How about the rest?  Well, the police actually arrested the perpetrator of Grillmair's murder, and it was pretty clearly a burglary that went badly wrong.  Loureiro's killer was almost certainly Cláudio Manuel Neves Valente, who knew Loureiro personally and seems to have had a grudge against him -- Valente had gone to college with Loureiro and graduated first in his class, but unlike Loureiro, his career never took off.  Valente was described as "often unhappy or even angry," and eventually snapped; the day after killing Loureiro, he went to Brown University, killed two students and wounded nine others, then turned the gun on himself.

As far as the others, Eskridge wasn't a government employee at all, just a fringe-y pseudoscience content creator; she'd been in chronic pain for years, and it's nearly certain she committed suicide.  Hicks died of natural causes from a chronic medical condition.  Chavez wasn't a scientist, but a construction foreman, and hadn't worked for Los Alamos for years.  Thomas, a medical researcher who had zero to do with space science, suffered from long-term depression, and his drowning death was ruled as an accident.
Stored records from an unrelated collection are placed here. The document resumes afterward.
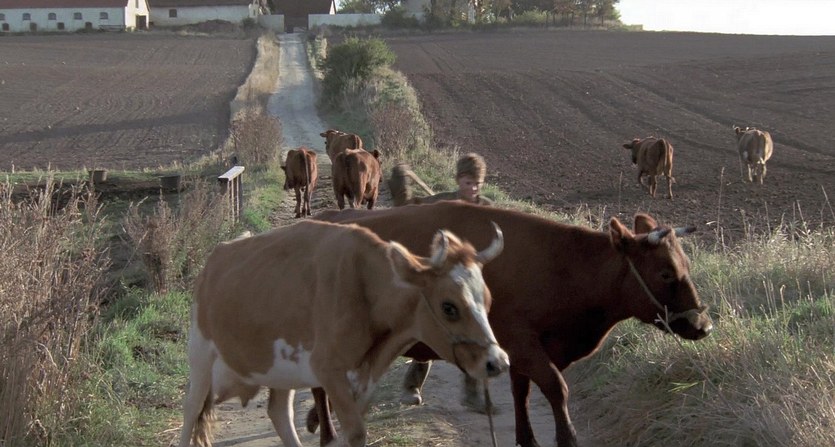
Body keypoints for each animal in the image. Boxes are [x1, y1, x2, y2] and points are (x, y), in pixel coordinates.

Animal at [178, 219, 509, 447]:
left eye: (488, 300)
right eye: (449, 307)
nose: (498, 362)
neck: (364, 287)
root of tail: (217, 255)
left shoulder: (361, 380)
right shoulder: (329, 371)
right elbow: (356, 433)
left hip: (281, 370)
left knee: (279, 413)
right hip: (200, 353)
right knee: (191, 409)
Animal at [307, 201, 713, 447]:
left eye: (685, 266)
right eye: (665, 272)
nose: (704, 325)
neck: (562, 266)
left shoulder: (519, 353)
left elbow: (522, 393)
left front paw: (527, 439)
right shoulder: (525, 345)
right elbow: (556, 389)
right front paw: (567, 439)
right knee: (317, 386)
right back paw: (326, 432)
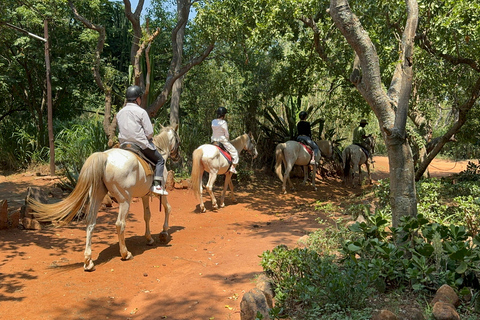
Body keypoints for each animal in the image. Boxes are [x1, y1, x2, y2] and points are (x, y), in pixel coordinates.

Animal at [28, 124, 182, 270]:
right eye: (178, 140)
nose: (177, 157)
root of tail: (105, 157)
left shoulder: (144, 195)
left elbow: (147, 215)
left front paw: (149, 238)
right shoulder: (160, 192)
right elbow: (168, 208)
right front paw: (164, 233)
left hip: (97, 196)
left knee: (90, 222)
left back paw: (88, 261)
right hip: (125, 200)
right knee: (120, 224)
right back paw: (125, 253)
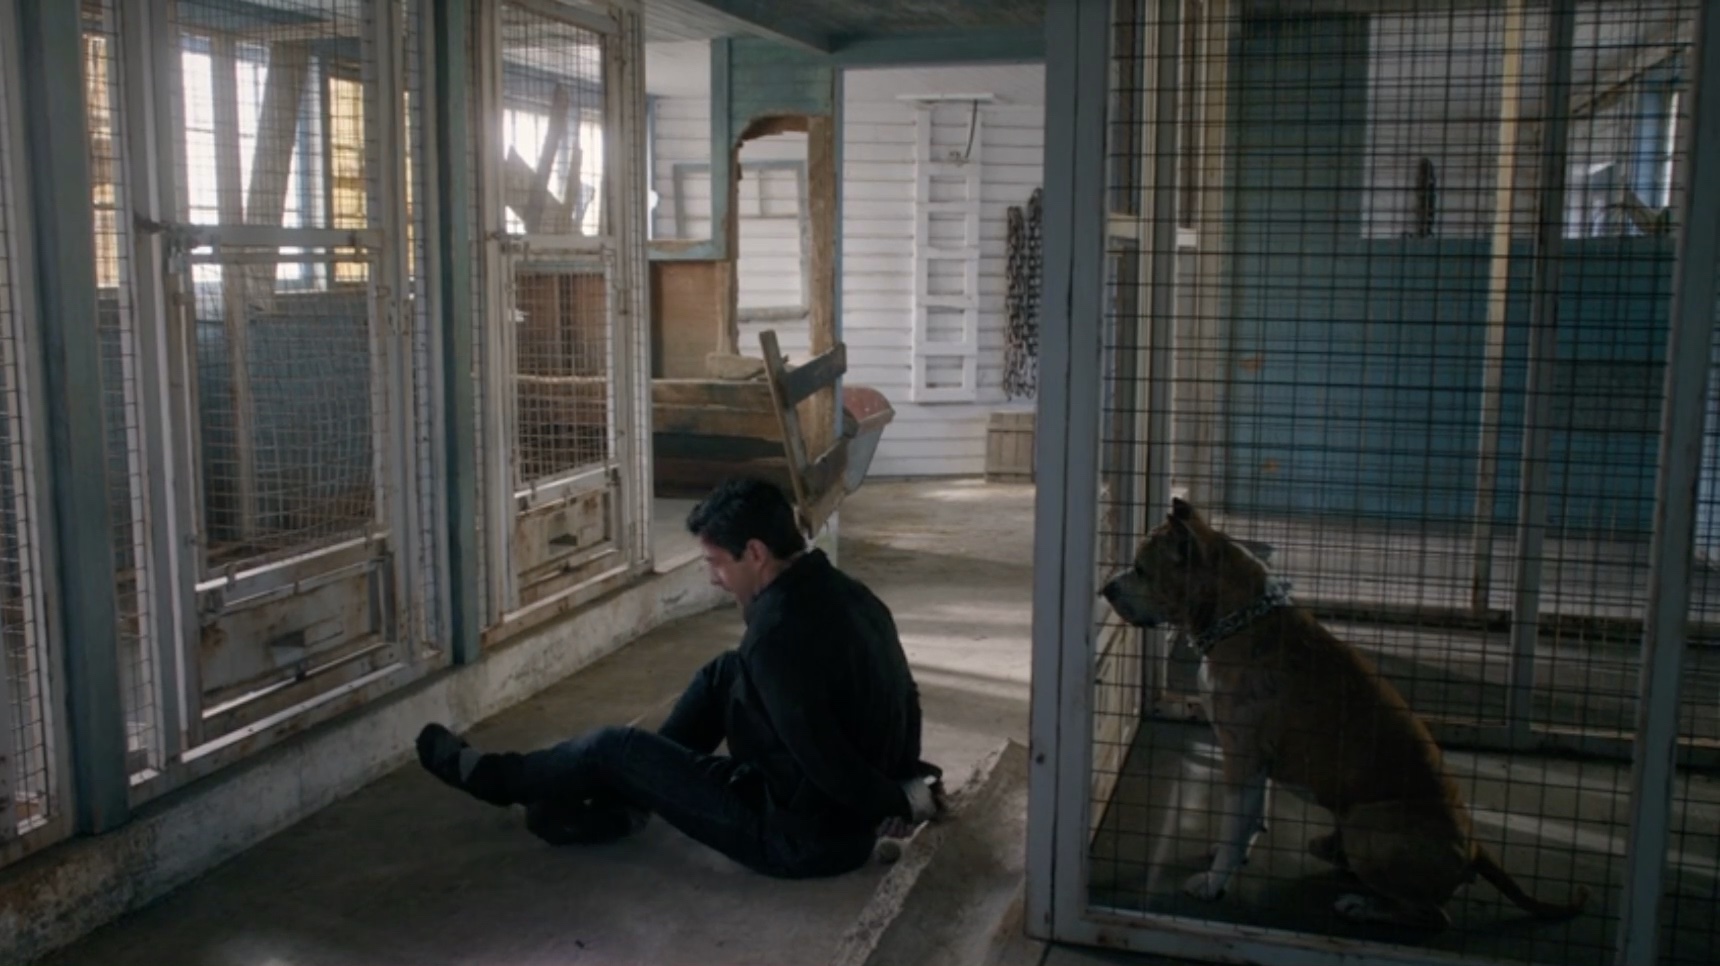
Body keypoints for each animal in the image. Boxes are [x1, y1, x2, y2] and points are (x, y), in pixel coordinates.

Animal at [1098, 497, 1588, 929]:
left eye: (1141, 569)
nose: (1105, 588)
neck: (1241, 617)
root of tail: (1475, 847)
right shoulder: (1255, 759)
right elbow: (1251, 813)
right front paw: (1243, 849)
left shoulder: (1242, 754)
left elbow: (1233, 822)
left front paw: (1216, 879)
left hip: (1368, 825)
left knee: (1433, 915)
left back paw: (1363, 905)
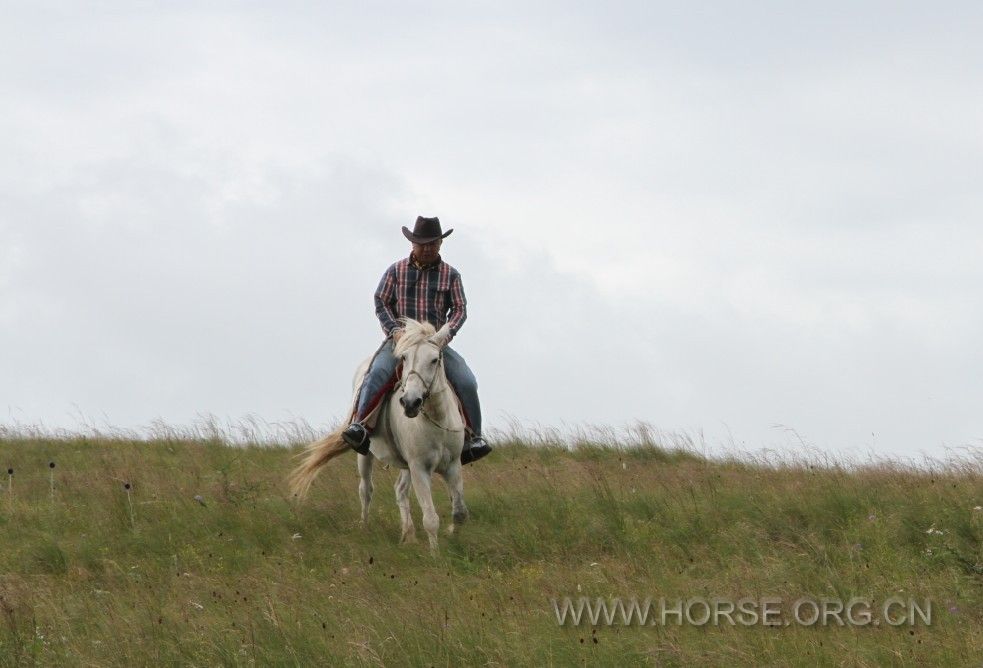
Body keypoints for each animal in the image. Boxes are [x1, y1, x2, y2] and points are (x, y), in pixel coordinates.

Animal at [288, 318, 468, 552]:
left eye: (434, 359)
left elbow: (459, 512)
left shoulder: (452, 465)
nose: (410, 402)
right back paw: (365, 528)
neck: (436, 420)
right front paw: (435, 555)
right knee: (366, 490)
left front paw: (454, 540)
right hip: (365, 454)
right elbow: (430, 518)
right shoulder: (419, 468)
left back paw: (408, 534)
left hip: (405, 465)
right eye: (404, 358)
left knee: (400, 490)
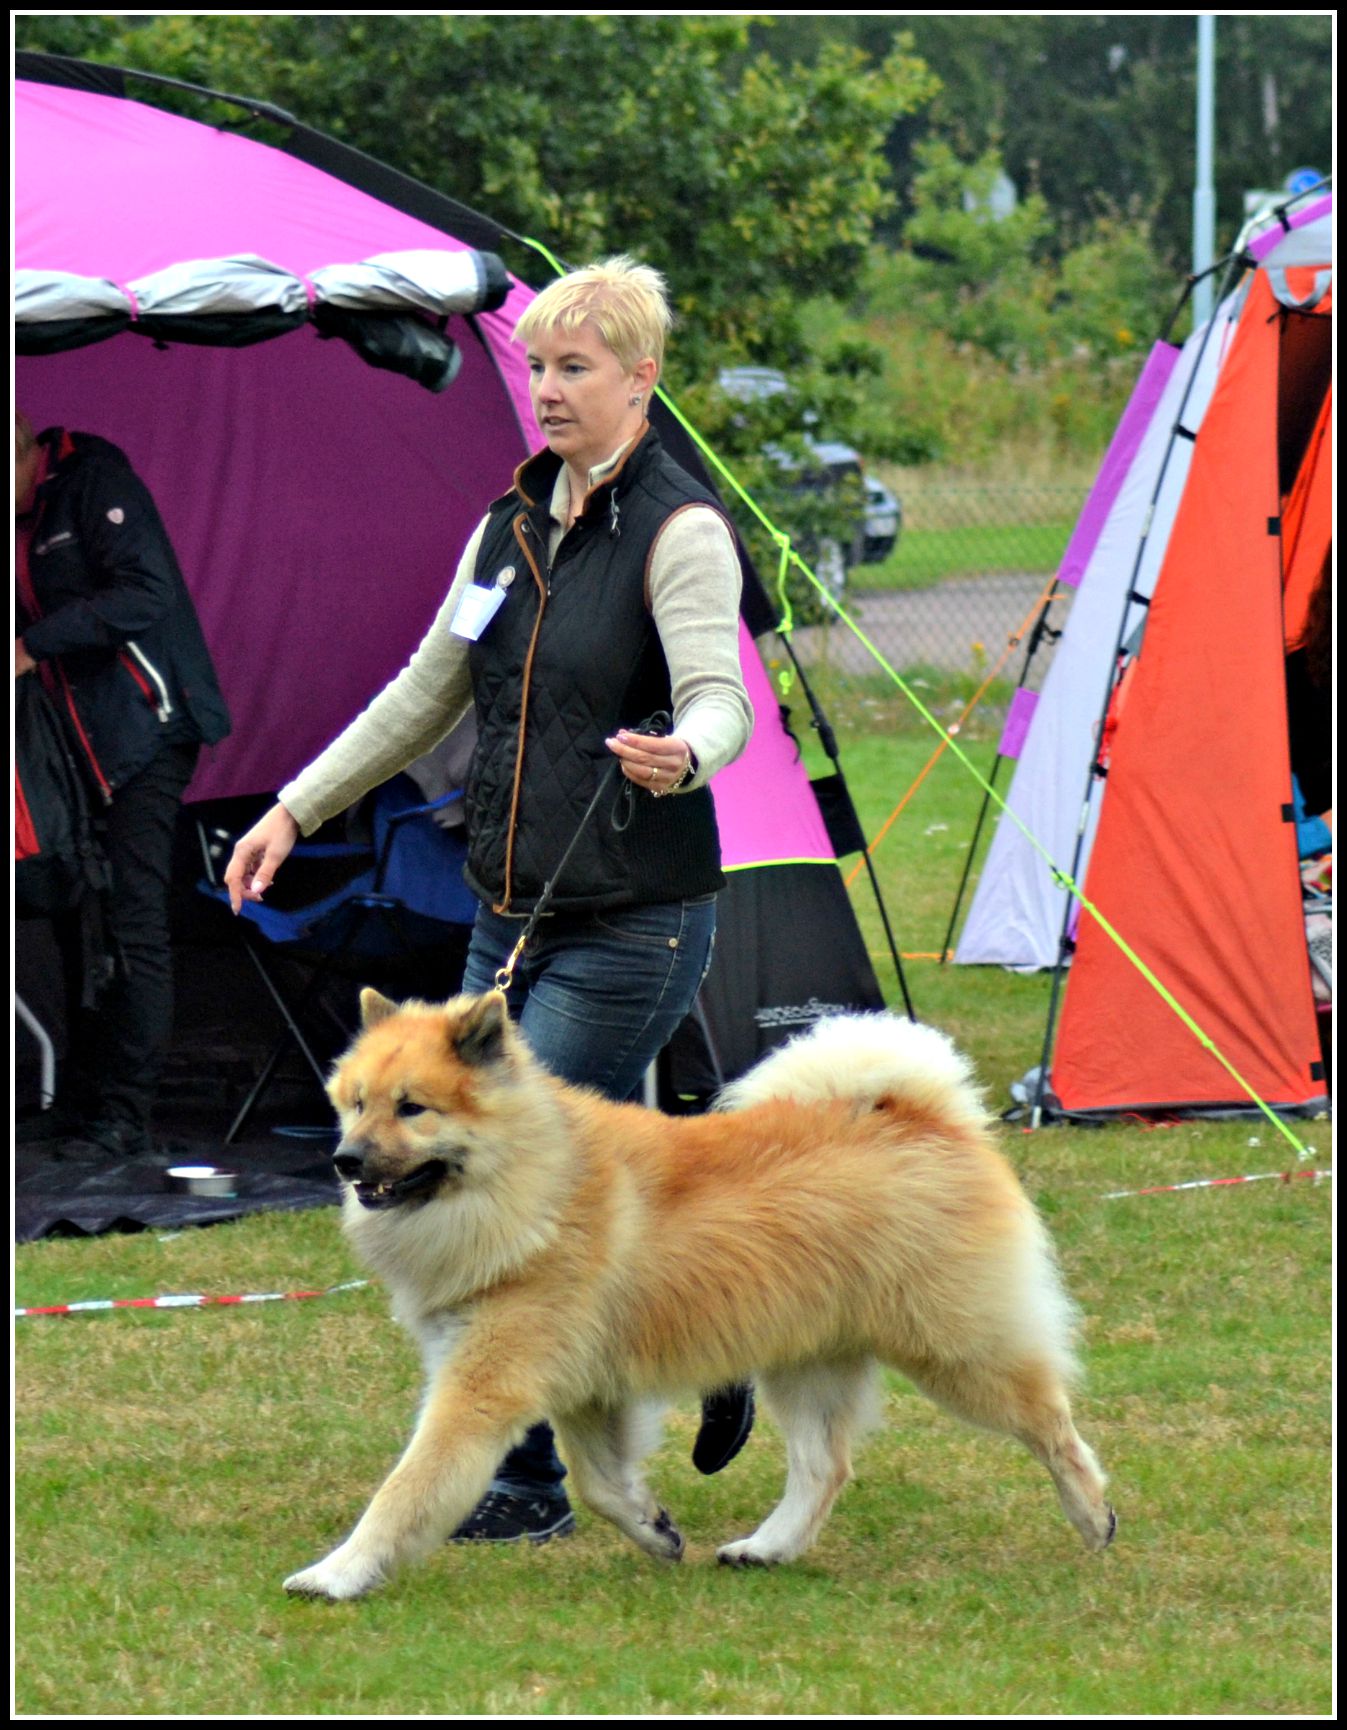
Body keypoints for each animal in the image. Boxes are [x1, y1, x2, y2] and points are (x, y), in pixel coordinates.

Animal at [283, 989, 1115, 1600]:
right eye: (354, 1103)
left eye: (411, 1108)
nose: (345, 1159)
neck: (530, 1184)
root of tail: (919, 1114)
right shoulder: (582, 1386)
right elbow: (599, 1482)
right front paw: (655, 1528)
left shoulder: (484, 1384)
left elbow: (407, 1488)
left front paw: (337, 1573)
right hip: (806, 1361)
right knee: (823, 1467)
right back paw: (767, 1547)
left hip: (956, 1352)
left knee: (1050, 1424)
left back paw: (1093, 1515)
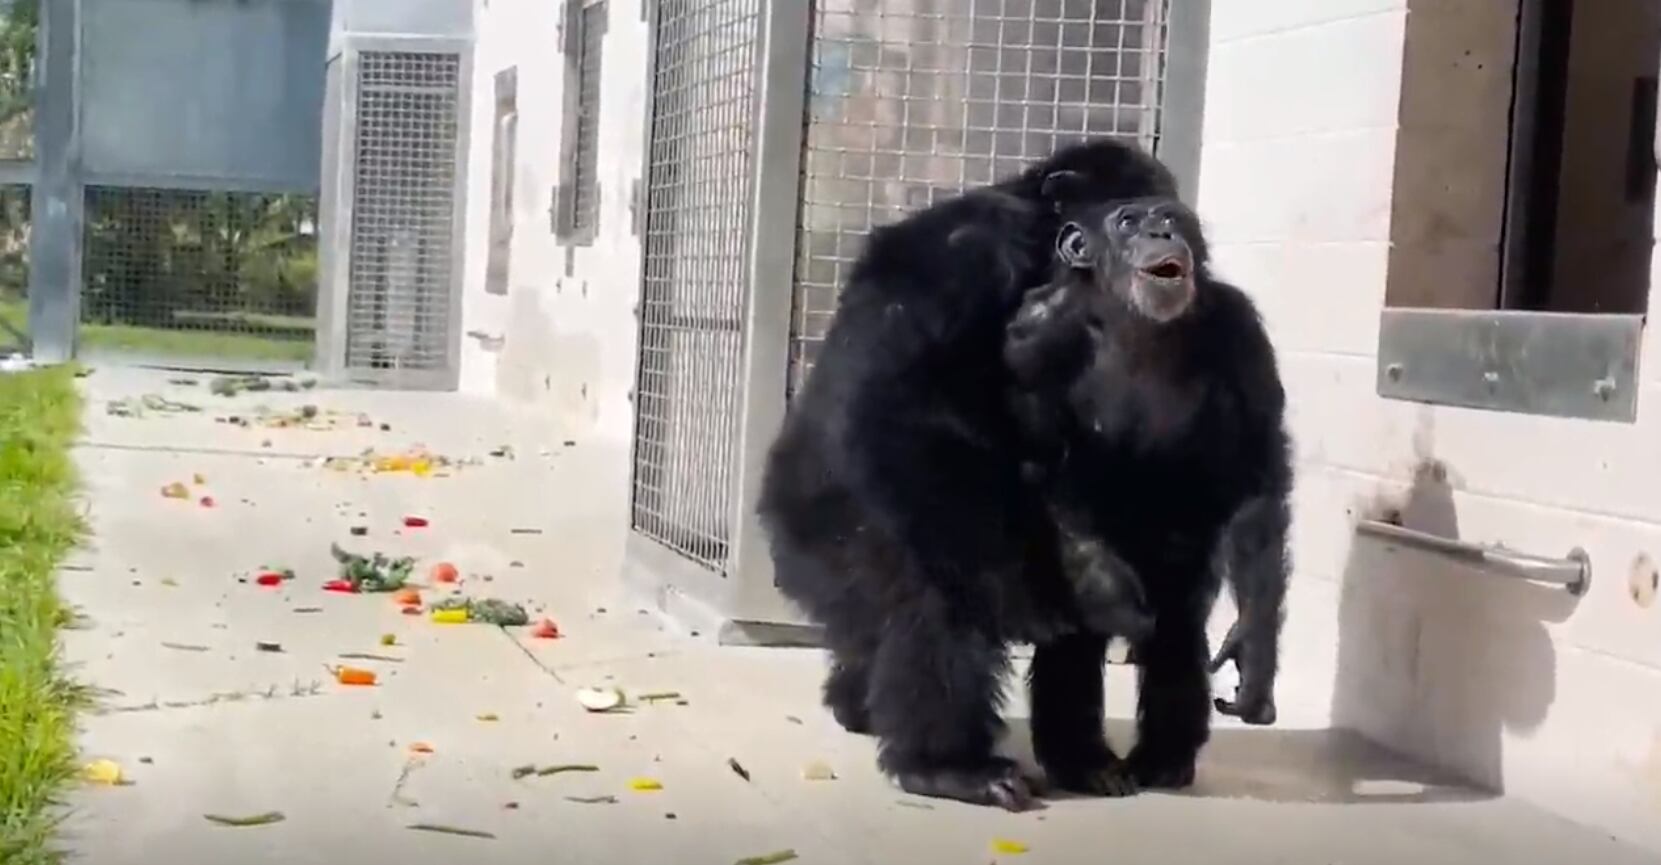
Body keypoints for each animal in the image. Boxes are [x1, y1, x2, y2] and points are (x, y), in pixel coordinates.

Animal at [754, 136, 1182, 810]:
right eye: (1131, 215)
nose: (1168, 232)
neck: (1039, 256)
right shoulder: (962, 257)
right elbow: (897, 405)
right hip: (825, 542)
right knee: (930, 593)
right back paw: (948, 765)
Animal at [996, 195, 1295, 796]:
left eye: (1171, 217)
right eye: (1128, 222)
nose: (1161, 231)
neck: (1132, 323)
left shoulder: (1241, 330)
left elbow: (1257, 477)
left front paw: (1253, 652)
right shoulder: (1029, 340)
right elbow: (1037, 460)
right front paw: (1110, 591)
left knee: (1178, 629)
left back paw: (1162, 759)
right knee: (1076, 641)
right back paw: (1084, 762)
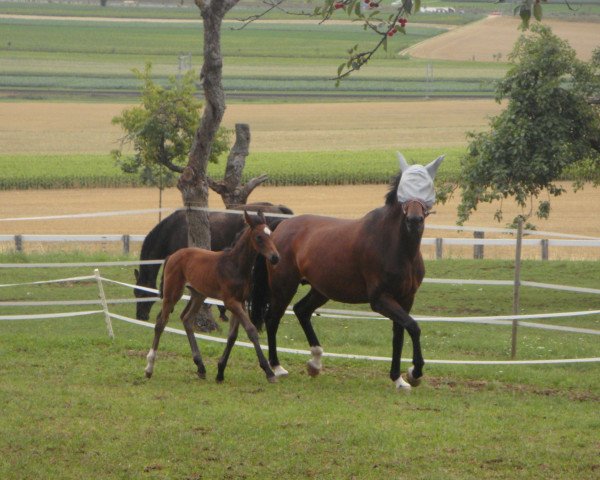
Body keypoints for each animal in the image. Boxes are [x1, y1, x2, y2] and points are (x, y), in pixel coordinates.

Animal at [144, 212, 280, 384]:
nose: (275, 257)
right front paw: (269, 371)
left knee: (186, 319)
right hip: (172, 292)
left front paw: (220, 372)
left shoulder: (241, 302)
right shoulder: (230, 302)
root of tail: (172, 256)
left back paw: (201, 367)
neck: (235, 266)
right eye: (259, 237)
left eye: (271, 235)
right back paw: (149, 368)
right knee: (161, 322)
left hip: (198, 295)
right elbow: (251, 330)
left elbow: (232, 336)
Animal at [250, 154, 446, 390]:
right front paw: (414, 373)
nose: (414, 220)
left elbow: (400, 333)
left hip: (321, 289)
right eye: (404, 190)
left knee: (301, 310)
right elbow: (413, 327)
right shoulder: (380, 300)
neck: (397, 247)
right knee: (273, 319)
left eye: (428, 186)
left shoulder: (405, 298)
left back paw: (315, 363)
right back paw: (277, 368)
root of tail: (280, 227)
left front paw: (399, 379)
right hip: (284, 287)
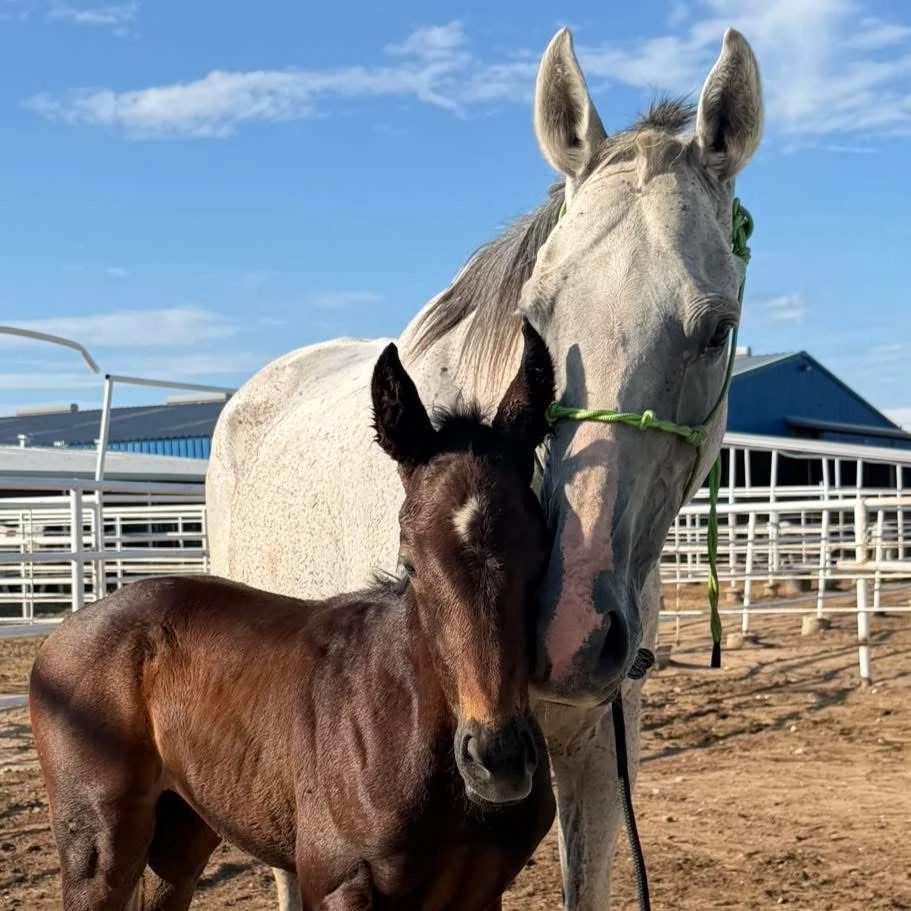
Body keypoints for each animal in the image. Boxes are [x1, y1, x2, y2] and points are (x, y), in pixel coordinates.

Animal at [28, 321, 558, 911]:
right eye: (410, 562)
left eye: (543, 550)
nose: (499, 760)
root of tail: (66, 630)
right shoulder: (337, 883)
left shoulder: (480, 893)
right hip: (97, 848)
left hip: (182, 830)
So what looked like a pattern turns out to be nothing much at all.  But of course that's not calming anyone down.  Karoline Leavitt, who hasn't been within hailing distance of reality for years and wouldn't recognize the truth if it came up and bit her on the ass, says there are "legitimate questions about these troubling cases" and that "no stone will remain unturned" in unmasking the conspiracy behind it all.  Especially if it turns out to have nothing to do with Jeffrey Epstein.  Podcaster Walter Kirn goes further, saying "What is going on seems to be an enemy action...  [The missing individuals were involved] in the most advanced realms of space-rocket propulsion and, you know, Air Force–NASA–type endeavors."  House Oversight Committee Chairman James Comer said that "something sinister could be happening."  Then Missouri Representative Eric Burlison got involved -- you may recall that last year, Burlison made a name for himself by claiming that the Nephilim were real, and the Smithsonian Institute was covering it up, so his grasp on reality is even more tenuous than Karoline Leavitt's -- and said the whole thing had to do with the fact that all of the victims, alleged and otherwise, knew classified stuff about UFOs.

And we're off to the races.

[Image licensed under the Creative Commons SkepticalScience, Conspiracy Theories Fallacy Icon, CC BY-SA 4.0]

It's pretty clear that what we have here is a consortium of the usual kooks and conspiracy theorists teaming up with a bunch of politicians who are desperate to distract everyone from the fact that their policies have directly led to an economic disaster, and that the upper leadership was involved in a vicious sex trafficking ring, so they're putting 2 and 2 together and coming up with 54.

Like I said... as usual.

In any case, if you see anyone posting this nonsense as serious evidence of a huge conspiracy, I'd be much obliged if you'd set them straight.  You can even send 'em a link to this post, if you think it'll help.

After all, we have enough real stuff to worry about at the moment.  There's no need to make shit up.